Текст
============================================================

Местность представляла собой зеленые холмы вперемежку с широкими долинами, что-то среднее между Шотландией и Центральной Азией. Долины широки, обильно орошены и плодородны. Холмы, покрытые кое-где группами елей, в обыкновенное время должны представлять хорошее пастбище для скота; но я думаю, что скот этот уже попал в желудки казаков, потому что на всем нашем пути мы не видели и признака стад. Приятно было видеть везде вокруг сливовые и грушевые деревья в полном цвету. Эту ночь мы провели в корейском доме, который оказался несравненно грязнее тех хижин, в которых я укрывался от холода много лет тому назад и которые принадлежали близким родственникам корейцев по крови. Этот народ – по имени Балтис (Baltis) – живет к северу от Кашмира. Они совершенные двойники корейцев не только по внешнему виду и манерам, но, насколько я могу судить, и по характеру. В виде обеда, с грустью должен заметить, я вновь получил полную тарелку риса с примесью небольшого количества свинины для вкуса. Хлеб, овощи, чай, сахар и соль, видимо, относятся к давно прошедшим сновидениям; однако нас обнадежили, что чай, сахар и соль мы получим к следующему дню. Пока же нам пришлось ограничиться кипятком, напитком, вызывающим в памяти барынь, страдающих несварением желудка, или же дымящиеся стаканы грога.

На следующий день мы продолжали наше движение по такой же местности, как накануне, и без всяких приключений. Как раз в этот день мы впервые заметили, что наши вожаки медведей, подполковник Сатоу и капитан маркиз Сайго, чрезвычайно опасались, чтобы мы не увидели того, чего нам видеть не полагалось. Их даже подозревали в том, что они нарочно дали крюку в целую милю, чтобы не дать нам встретиться с ранеными солдатами с передовых позиций, которых несли на носилках корейские кули. Я надеюсь и уверен, что, когда мы будем иметь дело с высшими офицерами, они не будут доводить скрытность до таких крайностей. 2-го числа наш путь пролегал по более гористым и лесистым холмам, представлявшим ряд позиций, где горсть буров могла бы задержать наступление целой армии. Странно, что казаки не использовали эту благоприятную обстановку. Мы встречали много двухколесных повозок, везомых тремя маленькими японцами, а также тысячи корейцев кули с мешками риса на плечах.

============================================================

Исходные данные

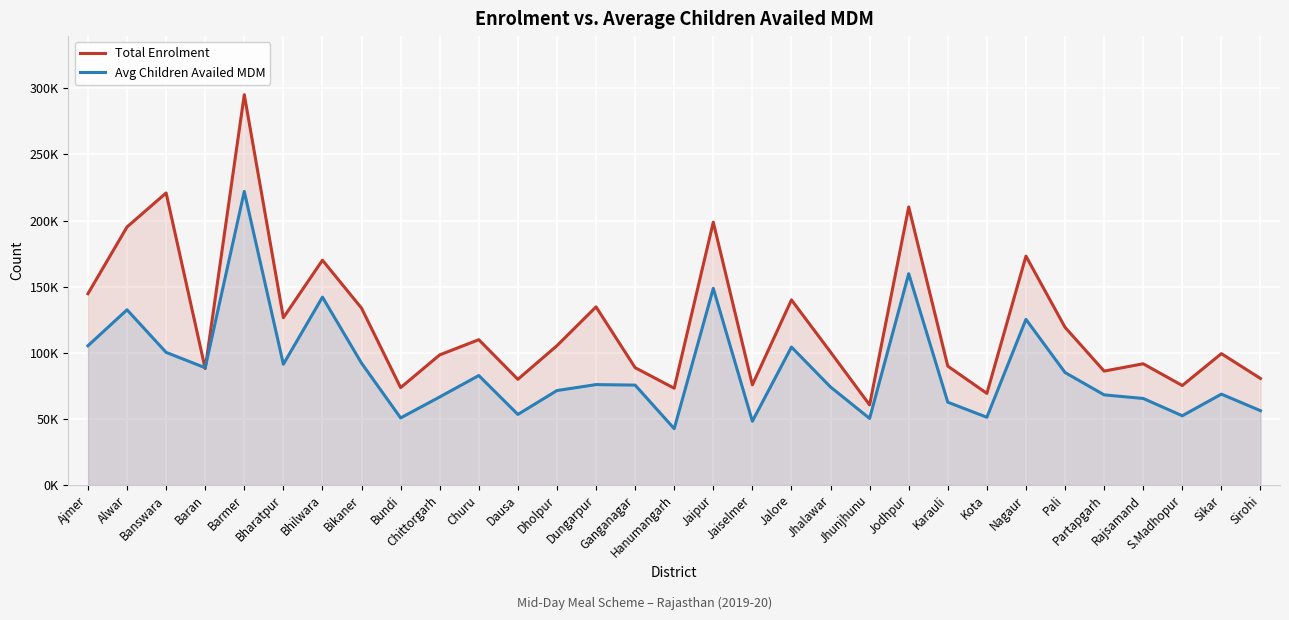

List the labels in order of Avg Children Availed MDM value, largest first.

Barmer, Jodhpur, Jaipur, Bhilwara, Alwar, Nagaur, Ajmer, Jalore, Banswara, Bikaner, Bharatpur, Baran, Pali, Churu, Dungarpur, Ganganagar, Jhalawar, Dholpur, Sikar, Partapgarh, Chittorgarh, Rajsamand, Karauli, Sirohi, Dausa, S.Madhopur, Kota, Bundi, Jhunjhunu, Jaiselmer, Hanumangarh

============================================================

Задания
1. Определите, соответствуют ли тексту о походе по Корее утверждения: (а) в пути путешественники видели большие стада скота; (б) ночь они провели в корейском доме; (в) чай, сахар и соль им пообещали выдать к следующему дню. На каждое ответьте «да» или «нет» и приведите точную цитату из текста, которая это решает.
2. Продолжите текст о походе по Корее, начав сразу после его последнего предложения.

Ответы
1.
(а) Нет: «на всем нашем пути мы не видели и признака стад».
(б) Да: «Эту ночь мы провели в корейском доме».
(в) Да: «нас обнадежили, что чай, сахар и соль мы получим к следующему дню».

2.
Все деревни по обеим сторонам дороги были сожжены отступившими казаками, чтобы лишить таким образом прикрытия наступающие японские войска. Я сомневаюсь, стоит ли терять время на подобные предприятия, будь то в Корее или Южной Африке. Конечно, эти черные развалины придавали окружающей местности унылый характер. Это впечатление усиливалось еще более при виде корейцев, у которых ограбили скот. Несчастные люди сами запрягались в плуги и без особенного успеха старались вспахать свою землю. Однако один из них оказался более счастливым. Он производил чудеса, глубоко бороздя землю с помощью коровы и осла, запряженных вместе в плуге. Подойдя ближе к долине Ялу, мы пересекли целый ряд ущелий, поросших великолепным лесом шотландских сосен. Приблизительно за четыре мили до Виджу (Widju) мы переправились через последнее такое ущелье и, устремив наши взгляды к северу, увидели на другой стороне широкой Ялу Маньчжурские горы, тянувшиеся насколько видел глаз. Красота природы и вид этой исторической реки возбудили во мне энтузиазм. Я стал махать в воздухе моей фуражкой и закричал банзай! – к немалому удовольствию нашего японского конвоя, который тоже скоро уяснил себе значение великолепного вида, расстилавшегося у наших ног, подобно развернутой карте.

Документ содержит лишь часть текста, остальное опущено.